A young woman with light-colored hair, wearing a black top with a zipper, sitting at a table with a relaxed expression. She is gently biting her tongue and looking upward, with her right hand resting on the table and her left hand near her neck, wearing hoop earrings and a delicate chain necklace. The background shows a window with sunlight streaming in.

Hi, I’m Alessandra

liberated art facilitator.
Devoted believer in the inner world.

For a person who now makes her living through art therapy, I spent an embarrassingly long time being petrified of making art. Not mildly nervous. Palm-sweatingly convinced that any mark I made on paper would be immediately revealed as evidence of some deep personal inadequacy.

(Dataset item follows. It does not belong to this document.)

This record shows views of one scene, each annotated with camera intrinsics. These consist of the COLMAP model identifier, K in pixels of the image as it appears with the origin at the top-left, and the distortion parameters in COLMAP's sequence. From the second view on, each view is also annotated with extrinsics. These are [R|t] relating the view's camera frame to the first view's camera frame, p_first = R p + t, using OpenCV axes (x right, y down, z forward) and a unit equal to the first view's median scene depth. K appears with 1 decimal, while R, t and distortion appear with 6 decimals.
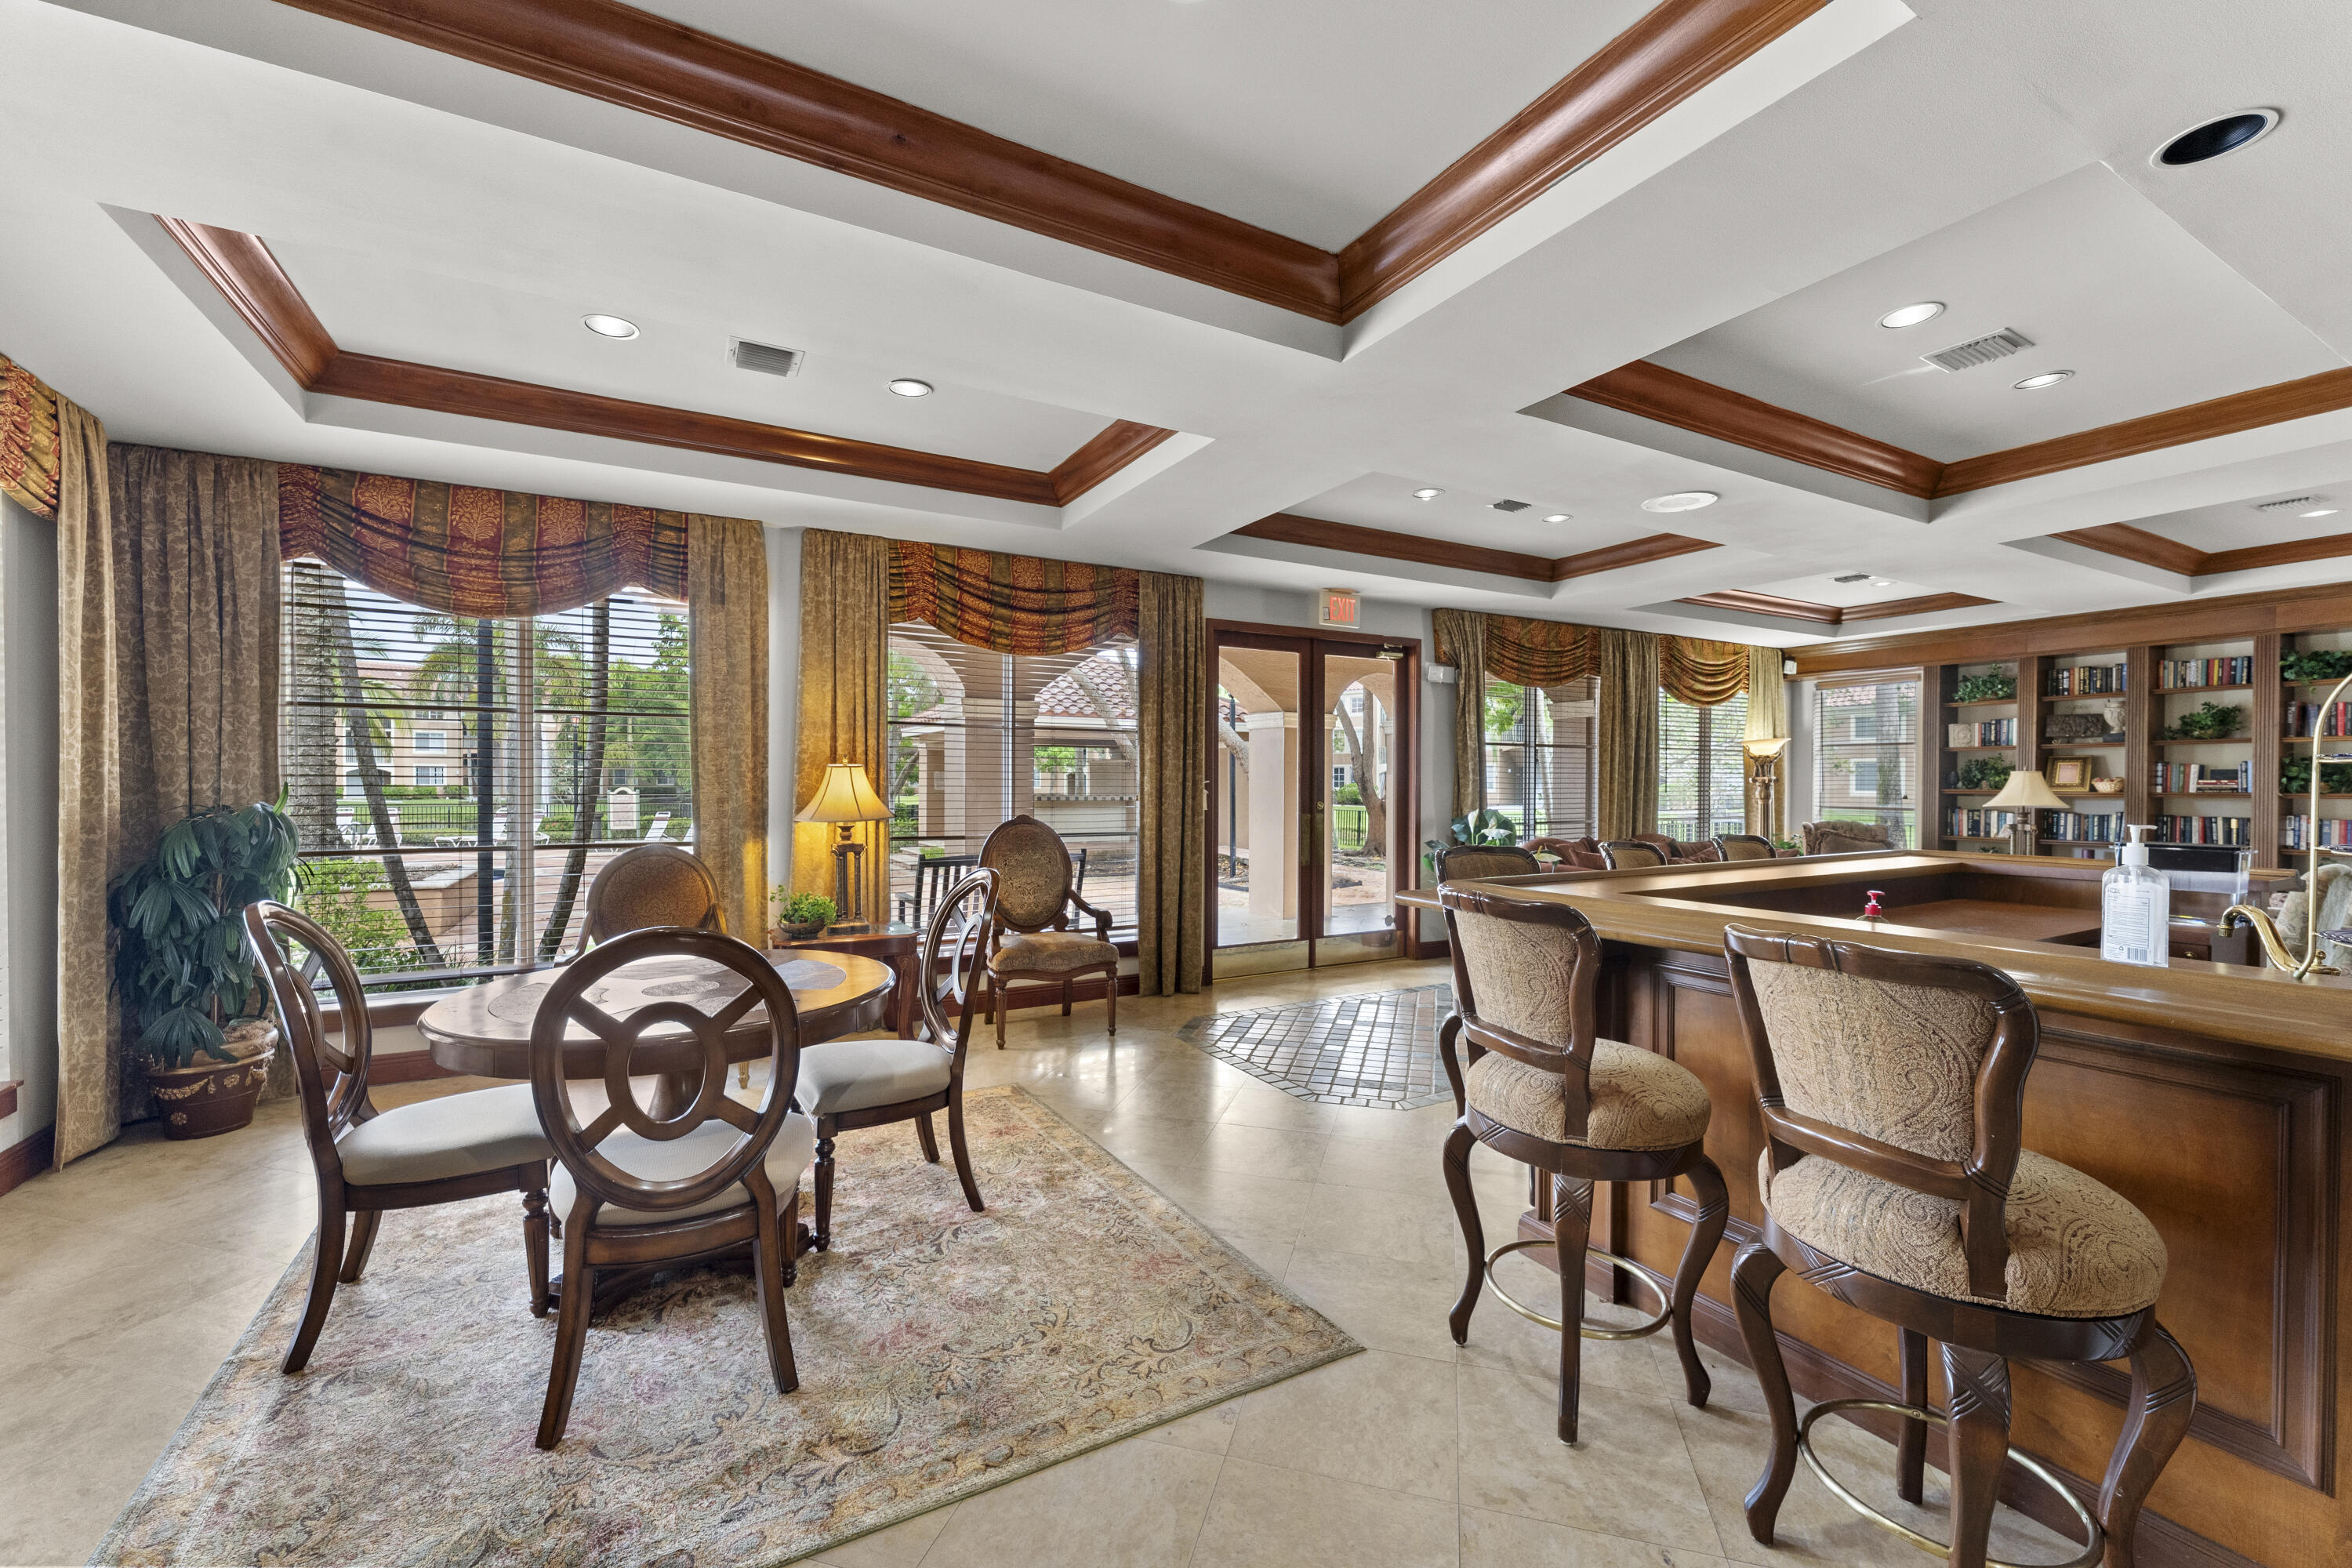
lens RADIAL K [[951.6, 0, 1185.0], [0, 951.6, 778.8], [0, 0, 1]] dist [-0.000214, 0.000004]
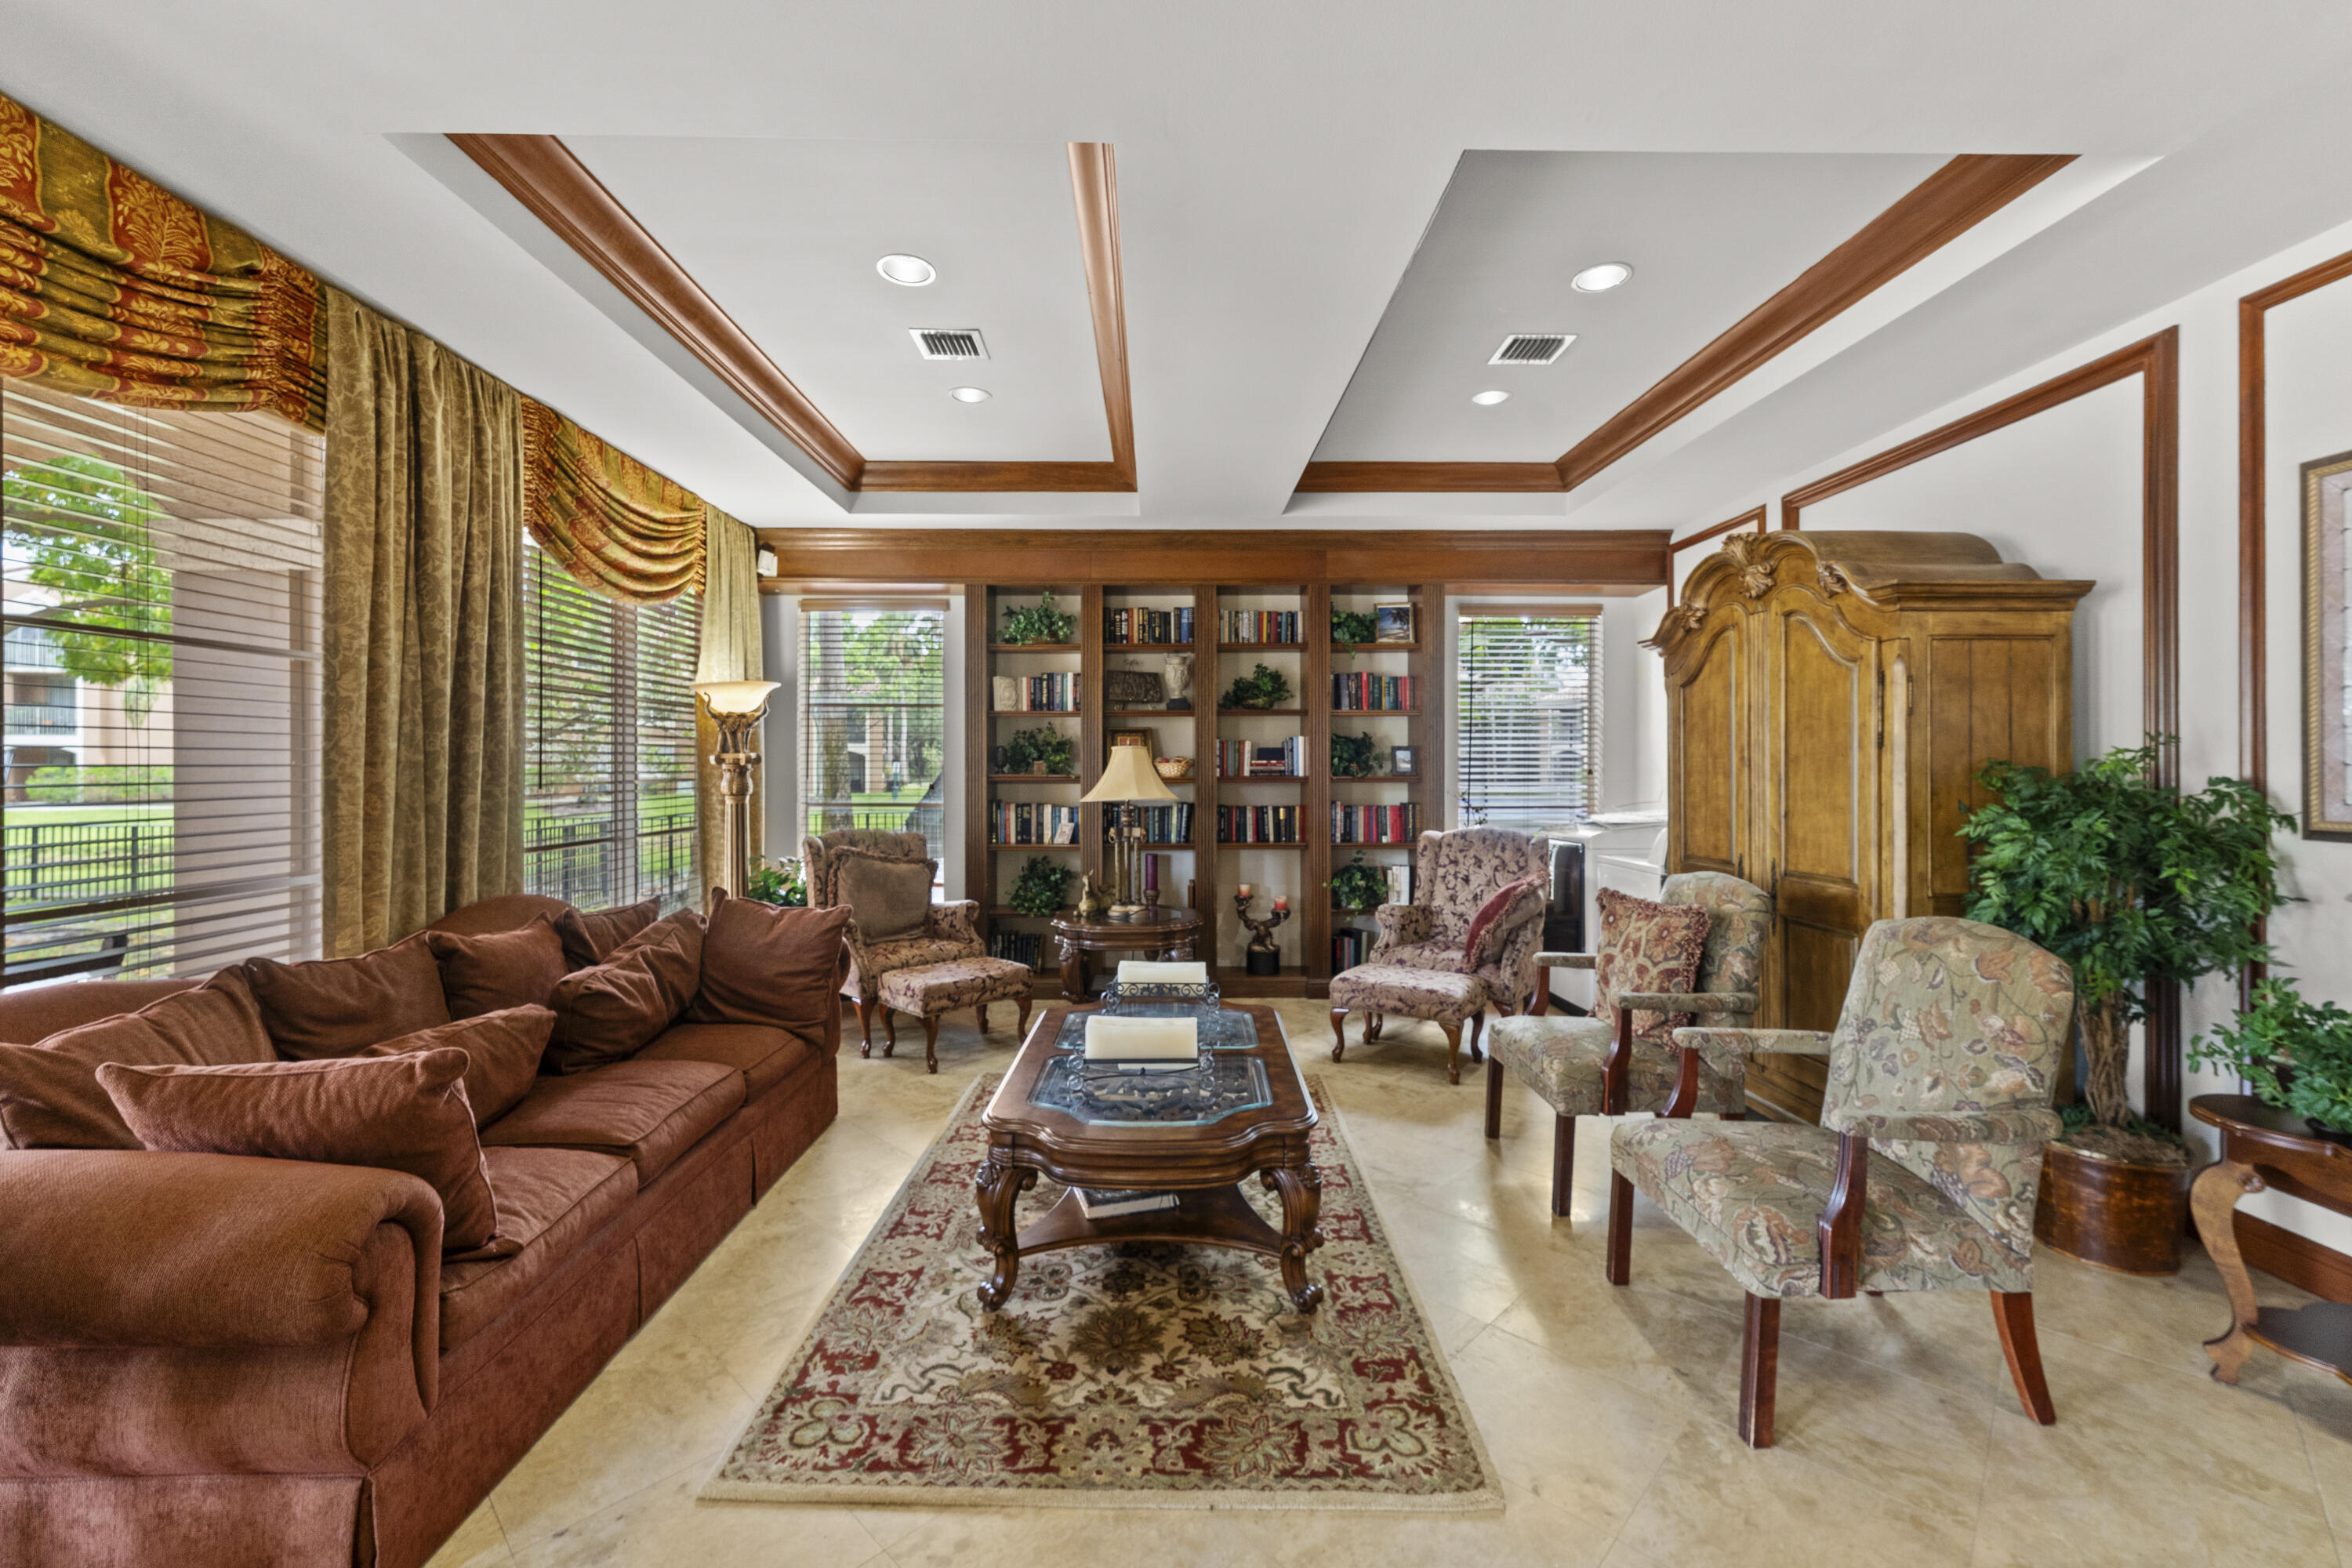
lens RADIAL K [[951.6, 0, 1185.0], [0, 951.6, 778.8], [0, 0, 1]] dist [-0.000214, 0.000004]
pose [[0.469388, -0.013828, 0.882884, 0.283294], [-0.001885, 0.999859, 0.016662, 0.003076], [-0.882990, -0.009485, 0.469296, 0.583694]]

When we become so fearful of judgement, that of our own and of others, that these fears paralyse us from living life with freedom and true joy, it goes without saying that we might have some unlearning to tend to.

How it all began

I first encountered art therapy as a teenager, during what I will generously describe as a difficult period. I was not in a good place.
A lost soul trapped in a relentless loop of self-destruction and inner criticism, slinking the corridors of a rehabilitation centre, at a point when words had more or less packed their bags.

Art therapy arrived at exactly this moment, which in retrospect seems almost suspiciously well-timed. It did not ask me to explain myself. It did not require me to find the right words or present myself coherently. It simply handed me some materials and waited to see what happened. No expectation.

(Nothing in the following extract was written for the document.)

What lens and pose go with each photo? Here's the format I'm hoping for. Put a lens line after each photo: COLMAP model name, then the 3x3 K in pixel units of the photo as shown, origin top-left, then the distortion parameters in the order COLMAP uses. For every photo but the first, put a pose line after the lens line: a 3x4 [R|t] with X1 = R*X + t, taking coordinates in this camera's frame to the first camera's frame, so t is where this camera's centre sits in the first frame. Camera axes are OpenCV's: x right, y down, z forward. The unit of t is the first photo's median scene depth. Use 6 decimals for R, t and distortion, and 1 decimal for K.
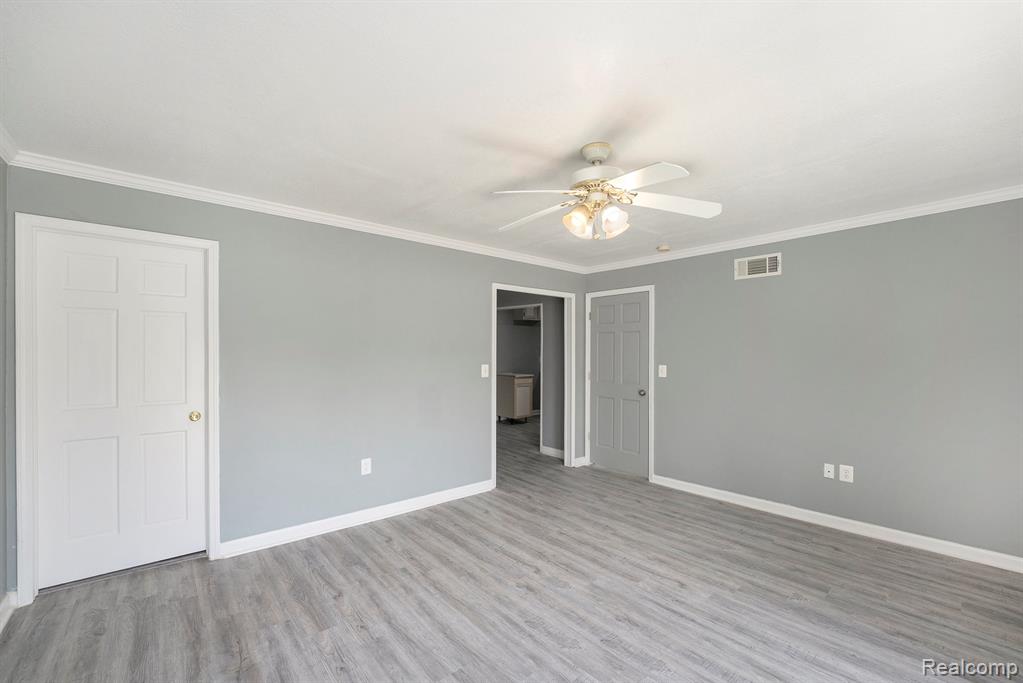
lens RADIAL K [[420.8, 0, 503.6], [0, 420.8, 344.7], [0, 0, 1]] dist [-0.010939, 0.000150]
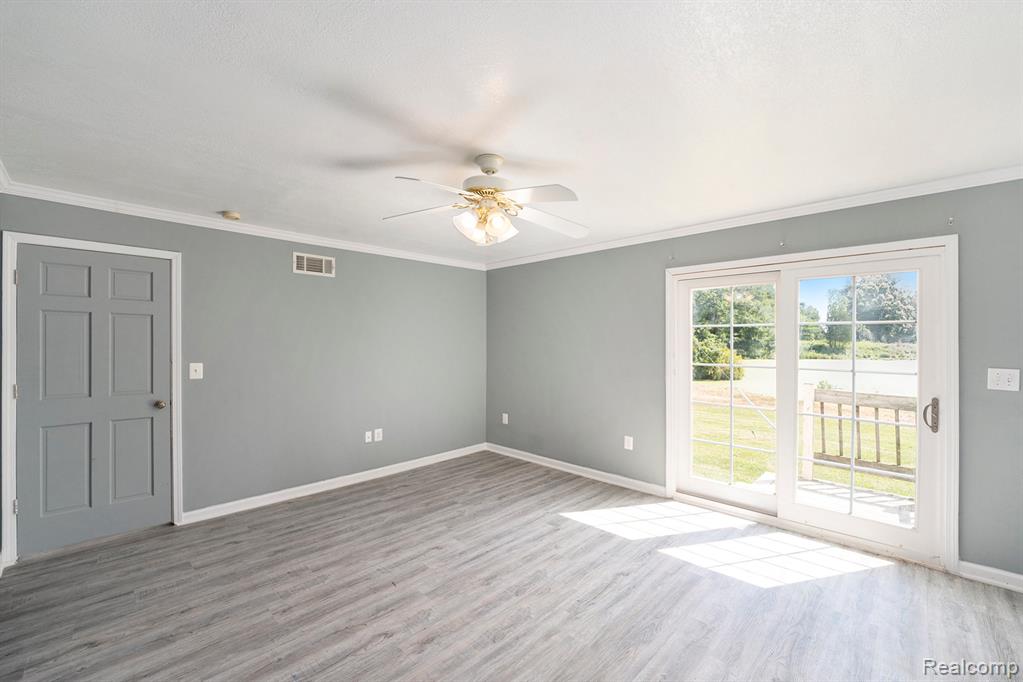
lens RADIAL K [[420.8, 0, 503.6], [0, 420.8, 344.2], [0, 0, 1]] dist [-0.010939, 0.000150]
pose [[-0.076291, -0.002768, 0.997082, -0.581718], [-0.021033, 0.999778, 0.001166, 0.002938], [-0.996864, -0.020883, -0.076333, 0.715824]]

Over time, learning the practice of making free-art without a goal, learning to relinquish the fear of judgment, with no need to make something ‘perfect’showed me how to unchain myself from these limiting narratives in many other aspects of my life.

Art therapy stayed with me. And, in a turn of events that will surprise absolutely no one who has ever been genuinely helped by something, I now find myself sitting in the therapist’s chair.

why art matters

Here is something that tends to get overlooked in polite conversation: humans have been making art long before we developed language or legal systems; we were far too occupied pressing our hands against cave walls and carving animal shapes in the dark.

This was not accidental. It was, as neuroscience has since gone to considerable lengths to confirm, a fundamental way of processing experience.
Of making the inner world visible.
Of saying: I was here, and this is what it felt like.

My work brings together psychology, neurobiology and mythology to create space for exactly this kind of expression. The result (pleasingly), is that creative making becomes a path toward understanding; and sometimes, when things go well, toward genuine change.

How I work now

My practice is grounded in the belief that imagination is one of the most underrated tools available to us. It shapes how we see ourselves. It helps us move through change without completely dissolving. It allows us to examine, reframe and quietly rewrite the stories we have been lugging around since childhood; most of which, were never accurate to begin with.

Art did far more for me than loosen my grip on perfectionism.
It dismantled giant psychological walls.
It changed how I saw myself, how I moved through relationships, how I related to a bootcamp inner critic who had been running the show for most of my life.

I am not recommending this because it sounds nice. I am recommending it because it worked, in the most concrete and lasting way, for someone who was quite convinced it wouldn’t.

It starts, as most things do, quite simply:
A blank page.
A mark.
The mild but necessary courage to see where it leads.

Philosophy

Gold-colored drawing of a woman with a fish tail, reclining with her eyes closed, on a black background.

Before we were good at explaining ourselves,
we drew.

We
painted hands on cave walls.

We
told stories about the sun and called it Helios because a name gives something power, and power is something the sun rather deserves.

Somewhere along the way, many of us got persuaded that this older, image-making language was decorative at best, frivolous at worst. Here we respectfully disagree.

Colour is not just colour — it is mood, memory, longing, and occasionally the precise shade of a Tuscany in Spring that you can never quite describe to anyone. Pattern is not just pattern — it is the habit you have been carrying since you were eleven, finally visible on paper. Symbols are not superstition — they are the shorthand the psyche has been using for millennia while the rational mind was busy counting shells.

Working with me, means learning to see all of this — learning more about yourself and the world around you too.

Ancient Egyptian wall painting depicting a banquet scene with seated figures holding food, offerings, and palm trees, along with standing deities and a pharaoh with a tall headdress.
Ancient cave painting on a rock surface depicting a horse and a person, created with orange pigment.